Question #1: What are the ways that I can pay for my child’s college?
There are several ways to pay for your student’s college tuition. Let’s dig in to the different options you have:
The 529 Plan. Parents are able to start contributing to the 529 Plan as soon as their child is born. When you contribute savings to this plan, this money can grow tax-free. Additionally, there are no taxes applied when this money is withdrawn to pay for educational expenses.
Paying out of pocket. If possible, the best way to pay for college is to use any savings and pay as much as possible directly.
Refinancing your mortgage. Some folks look into options such as refinancing their house. Whether or not this is the best option for you and your family depends on a variety of factors. For example, people with stronger credit scores generally get better interest rate offers on their mortgages, allowing them to save hundreds of dollars a month.

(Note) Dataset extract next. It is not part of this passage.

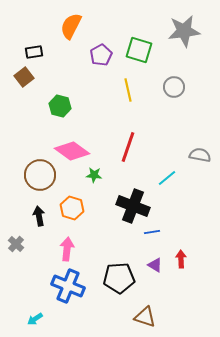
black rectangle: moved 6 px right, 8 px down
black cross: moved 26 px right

Scholarships. This is financial support that is awarded to students based on a set of criteria required by the scholarship committee. This money does not need to be paid back.
Taking out loans. Help your student begin to seek out scholarships that are relevant to you. This is also a good time to begin to learn more about the FAFSA (Free Application for Federal Student Aid) application process. Discuss with your student who will be responsible for payment upon graduation.
The FAFSA. The first thing to know about the FAFSA is that it is a free reporting tool which will help you determine your EFC (Expected Family Contribution). Your EFC is based on your income, assets, and the number of students you are supporting through college.